THE GREAT GLORIOUS GODDAMN OF IT ALL

by Josh Ritter

Pub Date: Sept. 7th, 2021
ISBN: 978-1-335-52253-5
Publisher: Hanover Square Press

Irascible Weldon Applegate, 99 years old "but still I was in my prime," relives his tumultuous days as an orphan among hard-bitten lumberjacks in this free-wheeling folktale by singer/songwriter Ritter.

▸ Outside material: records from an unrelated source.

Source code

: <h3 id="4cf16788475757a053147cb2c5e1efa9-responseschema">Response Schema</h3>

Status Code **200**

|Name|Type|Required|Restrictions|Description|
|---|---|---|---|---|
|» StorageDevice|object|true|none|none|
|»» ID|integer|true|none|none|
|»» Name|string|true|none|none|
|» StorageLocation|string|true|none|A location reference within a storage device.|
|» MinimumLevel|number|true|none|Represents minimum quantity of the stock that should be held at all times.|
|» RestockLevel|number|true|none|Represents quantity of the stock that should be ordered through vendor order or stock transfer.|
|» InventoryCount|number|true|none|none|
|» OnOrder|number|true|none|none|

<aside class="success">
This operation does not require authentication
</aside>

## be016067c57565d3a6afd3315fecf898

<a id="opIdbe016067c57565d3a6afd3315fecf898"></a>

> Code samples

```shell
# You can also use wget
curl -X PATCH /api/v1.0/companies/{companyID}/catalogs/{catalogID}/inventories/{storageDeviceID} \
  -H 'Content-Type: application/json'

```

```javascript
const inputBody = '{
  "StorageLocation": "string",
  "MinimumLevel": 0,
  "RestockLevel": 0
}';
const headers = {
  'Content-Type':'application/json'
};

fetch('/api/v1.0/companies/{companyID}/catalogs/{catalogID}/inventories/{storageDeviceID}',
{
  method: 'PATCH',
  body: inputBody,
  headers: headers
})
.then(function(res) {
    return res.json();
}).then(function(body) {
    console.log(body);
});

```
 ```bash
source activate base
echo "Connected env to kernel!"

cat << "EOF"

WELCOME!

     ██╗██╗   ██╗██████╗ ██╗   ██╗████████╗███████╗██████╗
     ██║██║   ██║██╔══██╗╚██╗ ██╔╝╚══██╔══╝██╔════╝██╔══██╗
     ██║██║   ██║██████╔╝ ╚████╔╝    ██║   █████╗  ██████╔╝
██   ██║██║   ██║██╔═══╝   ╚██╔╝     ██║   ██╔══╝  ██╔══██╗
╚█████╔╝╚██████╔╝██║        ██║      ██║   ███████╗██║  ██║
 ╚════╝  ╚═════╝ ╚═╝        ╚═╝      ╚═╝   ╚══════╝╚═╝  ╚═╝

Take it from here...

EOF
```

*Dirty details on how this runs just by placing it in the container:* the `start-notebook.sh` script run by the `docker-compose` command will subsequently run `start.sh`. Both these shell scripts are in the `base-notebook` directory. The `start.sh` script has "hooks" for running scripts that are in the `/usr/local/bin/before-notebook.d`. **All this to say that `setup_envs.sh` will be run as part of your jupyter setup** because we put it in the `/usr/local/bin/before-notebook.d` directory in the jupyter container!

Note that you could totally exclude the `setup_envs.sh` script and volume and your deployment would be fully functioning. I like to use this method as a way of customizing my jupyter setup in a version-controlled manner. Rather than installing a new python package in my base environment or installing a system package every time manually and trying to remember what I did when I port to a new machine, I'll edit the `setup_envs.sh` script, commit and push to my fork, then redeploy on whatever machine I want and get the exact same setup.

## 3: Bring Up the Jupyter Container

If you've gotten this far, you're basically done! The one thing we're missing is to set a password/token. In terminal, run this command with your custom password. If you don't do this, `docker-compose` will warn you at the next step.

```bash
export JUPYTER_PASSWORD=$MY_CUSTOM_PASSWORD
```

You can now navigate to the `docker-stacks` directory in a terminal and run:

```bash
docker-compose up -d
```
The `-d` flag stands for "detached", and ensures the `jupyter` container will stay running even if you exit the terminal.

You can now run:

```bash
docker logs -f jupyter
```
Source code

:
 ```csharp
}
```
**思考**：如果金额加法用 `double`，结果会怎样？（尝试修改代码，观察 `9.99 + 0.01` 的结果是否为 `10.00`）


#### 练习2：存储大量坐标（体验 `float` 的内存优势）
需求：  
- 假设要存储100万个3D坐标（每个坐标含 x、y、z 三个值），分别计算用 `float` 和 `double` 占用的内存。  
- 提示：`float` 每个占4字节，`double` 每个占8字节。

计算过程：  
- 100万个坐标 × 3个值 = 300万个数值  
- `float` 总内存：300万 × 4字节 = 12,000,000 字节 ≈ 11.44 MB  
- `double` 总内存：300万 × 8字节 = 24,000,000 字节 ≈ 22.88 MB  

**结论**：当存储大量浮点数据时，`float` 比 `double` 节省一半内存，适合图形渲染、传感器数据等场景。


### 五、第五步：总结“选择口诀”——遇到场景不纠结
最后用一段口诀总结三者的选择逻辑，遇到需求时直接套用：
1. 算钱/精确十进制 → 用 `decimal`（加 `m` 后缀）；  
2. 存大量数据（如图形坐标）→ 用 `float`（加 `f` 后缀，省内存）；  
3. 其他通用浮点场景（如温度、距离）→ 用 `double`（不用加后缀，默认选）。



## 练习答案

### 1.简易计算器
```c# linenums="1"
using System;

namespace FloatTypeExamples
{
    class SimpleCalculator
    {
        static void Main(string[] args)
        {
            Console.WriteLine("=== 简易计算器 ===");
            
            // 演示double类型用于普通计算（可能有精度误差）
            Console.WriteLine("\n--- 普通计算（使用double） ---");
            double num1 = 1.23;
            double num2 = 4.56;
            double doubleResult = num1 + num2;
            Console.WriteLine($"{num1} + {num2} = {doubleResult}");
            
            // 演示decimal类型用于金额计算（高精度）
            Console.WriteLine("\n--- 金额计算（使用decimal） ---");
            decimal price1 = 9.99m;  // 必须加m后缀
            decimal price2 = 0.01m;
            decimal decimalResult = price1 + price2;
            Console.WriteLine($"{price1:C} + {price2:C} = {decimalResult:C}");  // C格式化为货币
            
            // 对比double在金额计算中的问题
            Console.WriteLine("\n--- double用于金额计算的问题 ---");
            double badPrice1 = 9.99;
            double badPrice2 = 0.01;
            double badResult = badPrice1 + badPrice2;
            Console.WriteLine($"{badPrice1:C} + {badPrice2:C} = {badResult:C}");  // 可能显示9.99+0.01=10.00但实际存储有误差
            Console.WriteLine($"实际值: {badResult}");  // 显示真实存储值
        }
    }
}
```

The novel is set in the Idaho town of Cordelia, where Weldon's widowed father, part of a famous family of "jacks," came to run a general store and raise his son. Ignoring the Witch, a Finnish fortuneteller who says he'll die if he returns to jacking, he meets his maker in the form of "two hundred feet of white pine in [his] face." Inheriting the Lost Lot, a treacherous stretch of forest that Weldon's grandfather won in a card game, the 13-year-old boy becomes a thorn in the side of 7-foot terror Linden Laughlin, who wants it for himself. Though Laughlin is known as "the best jack that had ever lived," his co-workers have a way of dying in suspicious accidents. Will young Weldon be next? Spanning Prohibition, the Great Depression, World War II, and the dreaded modern world of flat-screen TVs, Ritter's follow-up to Bright's Passage (2011) is a scenic, phrase-spinning account that delights in detailing the perilous life of a lumberjack—the difficulty, for example, of getting gigantic trees to fall right and the daunting odds against transporting these "monster logs" to the river bank via a rickety chute. Even accepting the exaggerated reality of a yarn like this, it's not always easy to believe a 13-year-old could do and say the things Weldon does. And a framing story involving a calculating frenemy of the aged protagonist bogs down. But like the song without an ending that one character after another can't get out of their head, the novel has its own infectious quality.

In the broad shadow of Johnny Appleseed, this lumberjack's adventures captivate.